== TEXTE FOURNI ==
┄┄┄┄┄┄

On résume souvent à tort le psychédélisme aux drogues ingurgitées par des rockeurs analphabètes vivant reclus dans les montagnes avec des vêtements en peau de chèvre, là où leurs confrères urbains préfèrent se biturer les gencives à la pinte avec des jeans souvent trop serrés et des mélodies moins folles. Tout cela est un peu vrai. Mais derrière le folklore pour touristes peu coutumiers des chansons de huit minutes composées sous l’effet de pilules non remboursées par la sécurité sociale, on trouve aussi des groupes pratiquant la jam cosmique comme d’autre le fitness après le boulot, avec assiduité et passion de la sueur. Et autant vous dire qu’Eternal Tapestry fait parti de ces sportifs d’un autre genre.

Complètement sous-estimé depuis leurs débuts en 2005, du moins de ce coté de l’Atlantique, les Américains d’Eternal Tapestry n’ont pourtant rien à envier à la concurrence niveau tapage nocturne et rites ancestraux. Il serait ô combien facile de taper sur la concurrence pour les remettre en avant, voire de dire à quel point le revival psyché peut s’avérer fatiguant avec des arnaques telles que les Allah-Las, mais bref, la discographie compliquée – cinq albums en six ans, d’autres disques gravés sur CD-R ou même sur cassette… – des gars d’Eternal Tapestry n’explique pas tout du silence qui les entoure. Pour mieux comprendre pourquoi ces bucherons de Portland n’ont jusque là pas eu le succès qu’ils méritent, mieux vaut se contenter de dire que la musique pratiquée par le groupe n’est pas accessible au premier venu, et qu’une part de leur folie dépassant souvent les 7 minutes au compteur est difficilement transposable sur disque. Après tout, on n’écoute pas le tremens delirium venu de l’espace comme on supporte un radio édit d’Hanni El Khatib, et surtout pas en beurrant ses tartines.

┄┄┄┄┄┄

== INFORMATIONS AFFICHÉES ==

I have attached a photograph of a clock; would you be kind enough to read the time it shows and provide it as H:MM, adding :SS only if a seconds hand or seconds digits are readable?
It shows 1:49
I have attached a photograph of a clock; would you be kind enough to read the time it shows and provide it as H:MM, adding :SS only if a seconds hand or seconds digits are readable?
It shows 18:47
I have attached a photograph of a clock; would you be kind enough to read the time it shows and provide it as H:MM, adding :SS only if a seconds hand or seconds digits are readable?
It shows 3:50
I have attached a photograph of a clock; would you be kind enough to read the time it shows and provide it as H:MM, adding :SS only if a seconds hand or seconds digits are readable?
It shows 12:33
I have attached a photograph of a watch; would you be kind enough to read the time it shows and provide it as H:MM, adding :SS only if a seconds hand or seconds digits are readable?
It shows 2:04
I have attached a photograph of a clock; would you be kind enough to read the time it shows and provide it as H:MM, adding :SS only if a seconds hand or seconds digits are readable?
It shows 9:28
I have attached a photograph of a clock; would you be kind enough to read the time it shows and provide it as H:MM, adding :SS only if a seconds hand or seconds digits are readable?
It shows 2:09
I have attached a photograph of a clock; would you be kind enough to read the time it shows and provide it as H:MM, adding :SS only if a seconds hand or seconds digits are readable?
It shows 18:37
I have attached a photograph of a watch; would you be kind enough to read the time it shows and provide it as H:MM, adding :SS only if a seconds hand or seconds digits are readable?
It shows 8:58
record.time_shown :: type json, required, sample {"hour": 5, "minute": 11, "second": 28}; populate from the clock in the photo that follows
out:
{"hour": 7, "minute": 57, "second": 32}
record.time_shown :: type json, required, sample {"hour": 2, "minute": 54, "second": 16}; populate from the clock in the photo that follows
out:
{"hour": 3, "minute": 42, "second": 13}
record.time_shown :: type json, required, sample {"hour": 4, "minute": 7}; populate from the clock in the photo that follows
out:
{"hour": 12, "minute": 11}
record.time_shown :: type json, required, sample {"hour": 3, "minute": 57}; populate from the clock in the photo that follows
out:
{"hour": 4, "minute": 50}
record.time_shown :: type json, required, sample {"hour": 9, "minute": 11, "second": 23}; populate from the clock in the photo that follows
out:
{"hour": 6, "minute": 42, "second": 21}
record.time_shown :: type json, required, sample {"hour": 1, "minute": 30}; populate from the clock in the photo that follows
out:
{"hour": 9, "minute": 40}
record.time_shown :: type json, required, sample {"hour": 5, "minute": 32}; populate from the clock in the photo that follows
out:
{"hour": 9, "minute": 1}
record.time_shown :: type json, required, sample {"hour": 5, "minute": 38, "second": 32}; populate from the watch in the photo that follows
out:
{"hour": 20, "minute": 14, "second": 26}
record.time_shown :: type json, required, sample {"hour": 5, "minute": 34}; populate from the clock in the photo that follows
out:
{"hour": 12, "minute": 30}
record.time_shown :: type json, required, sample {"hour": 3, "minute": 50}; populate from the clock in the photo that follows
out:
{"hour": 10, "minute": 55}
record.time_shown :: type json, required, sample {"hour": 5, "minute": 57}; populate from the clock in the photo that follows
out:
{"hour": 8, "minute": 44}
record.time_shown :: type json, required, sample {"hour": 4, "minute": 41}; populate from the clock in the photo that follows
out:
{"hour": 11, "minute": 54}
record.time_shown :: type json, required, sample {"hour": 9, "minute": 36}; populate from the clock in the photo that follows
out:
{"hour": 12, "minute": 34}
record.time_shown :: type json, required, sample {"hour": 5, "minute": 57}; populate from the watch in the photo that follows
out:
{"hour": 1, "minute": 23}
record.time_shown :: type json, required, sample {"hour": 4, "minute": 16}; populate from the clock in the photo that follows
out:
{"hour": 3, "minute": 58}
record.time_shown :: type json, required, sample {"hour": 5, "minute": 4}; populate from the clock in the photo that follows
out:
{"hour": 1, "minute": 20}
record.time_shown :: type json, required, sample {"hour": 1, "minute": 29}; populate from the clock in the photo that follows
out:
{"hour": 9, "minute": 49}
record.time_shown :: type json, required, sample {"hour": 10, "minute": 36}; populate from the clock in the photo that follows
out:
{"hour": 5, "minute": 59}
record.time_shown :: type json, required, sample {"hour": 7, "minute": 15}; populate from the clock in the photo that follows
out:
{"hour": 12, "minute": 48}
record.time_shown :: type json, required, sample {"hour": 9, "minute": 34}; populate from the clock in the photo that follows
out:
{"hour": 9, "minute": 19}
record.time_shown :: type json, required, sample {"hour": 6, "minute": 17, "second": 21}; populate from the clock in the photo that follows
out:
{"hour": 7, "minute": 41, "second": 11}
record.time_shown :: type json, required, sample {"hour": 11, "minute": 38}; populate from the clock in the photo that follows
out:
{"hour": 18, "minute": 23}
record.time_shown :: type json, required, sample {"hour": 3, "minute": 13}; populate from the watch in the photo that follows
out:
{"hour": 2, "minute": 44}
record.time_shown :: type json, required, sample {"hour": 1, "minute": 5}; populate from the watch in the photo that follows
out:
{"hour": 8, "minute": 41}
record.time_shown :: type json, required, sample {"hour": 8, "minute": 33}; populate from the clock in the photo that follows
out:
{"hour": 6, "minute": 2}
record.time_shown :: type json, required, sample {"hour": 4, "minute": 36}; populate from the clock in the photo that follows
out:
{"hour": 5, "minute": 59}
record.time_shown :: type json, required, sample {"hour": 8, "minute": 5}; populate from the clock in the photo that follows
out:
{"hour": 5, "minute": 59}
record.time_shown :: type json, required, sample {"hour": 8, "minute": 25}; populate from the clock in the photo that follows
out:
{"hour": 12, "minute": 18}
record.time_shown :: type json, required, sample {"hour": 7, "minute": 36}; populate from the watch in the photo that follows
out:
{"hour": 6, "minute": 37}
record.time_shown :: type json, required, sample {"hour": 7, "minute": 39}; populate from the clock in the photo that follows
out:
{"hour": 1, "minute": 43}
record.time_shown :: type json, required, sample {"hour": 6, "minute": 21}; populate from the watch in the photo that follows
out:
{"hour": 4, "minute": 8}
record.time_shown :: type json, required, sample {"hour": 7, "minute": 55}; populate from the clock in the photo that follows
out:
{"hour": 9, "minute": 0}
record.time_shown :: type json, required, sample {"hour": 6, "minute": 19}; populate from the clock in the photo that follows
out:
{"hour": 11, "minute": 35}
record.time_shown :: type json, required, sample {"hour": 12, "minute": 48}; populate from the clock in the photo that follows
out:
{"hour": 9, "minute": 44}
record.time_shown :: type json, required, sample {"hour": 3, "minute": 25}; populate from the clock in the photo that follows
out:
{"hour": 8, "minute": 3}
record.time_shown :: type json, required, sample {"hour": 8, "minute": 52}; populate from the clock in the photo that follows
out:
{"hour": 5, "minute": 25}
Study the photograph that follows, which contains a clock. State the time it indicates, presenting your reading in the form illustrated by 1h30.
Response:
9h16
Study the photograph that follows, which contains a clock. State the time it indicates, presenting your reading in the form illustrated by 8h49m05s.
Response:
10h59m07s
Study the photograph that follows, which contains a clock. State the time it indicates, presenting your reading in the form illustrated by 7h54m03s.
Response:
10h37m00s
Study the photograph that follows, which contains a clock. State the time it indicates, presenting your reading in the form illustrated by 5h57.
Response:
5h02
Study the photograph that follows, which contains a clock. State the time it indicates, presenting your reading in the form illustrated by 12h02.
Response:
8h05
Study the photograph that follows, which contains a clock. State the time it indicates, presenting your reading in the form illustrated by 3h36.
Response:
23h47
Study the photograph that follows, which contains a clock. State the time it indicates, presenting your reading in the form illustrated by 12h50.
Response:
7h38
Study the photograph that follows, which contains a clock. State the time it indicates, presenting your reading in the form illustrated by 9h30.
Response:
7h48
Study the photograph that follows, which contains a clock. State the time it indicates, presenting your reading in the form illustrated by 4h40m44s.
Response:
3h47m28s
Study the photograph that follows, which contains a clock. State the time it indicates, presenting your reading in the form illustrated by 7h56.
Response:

┄┄┄┄┄┄

== CONSIGNES ET EXIGENCES ==
Transcrivez, s'il vous plaît, le passage du texte sur Eternal Tapestry qui commence par « On résume souvent » et s'achève sur « d’un autre genre. ».

== RÉSULTAT COMPLET ==
On résume souvent à tort le psychédélisme aux drogues ingurgitées par des rockeurs analphabètes vivant reclus dans les montagnes avec des vêtements en peau de chèvre, là où leurs confrères urbains préfèrent se biturer les gencives à la pinte avec des jeans souvent trop serrés et des mélodies moins folles. Tout cela est un peu vrai. Mais derrière le folklore pour touristes peu coutumiers des chansons de huit minutes composées sous l’effet de pilules non remboursées par la sécurité sociale, on trouve aussi des groupes pratiquant la jam cosmique comme d’autre le fitness après le boulot, avec assiduité et passion de la sueur. Et autant vous dire qu’Eternal Tapestry fait parti de ces sportifs d’un autre genre.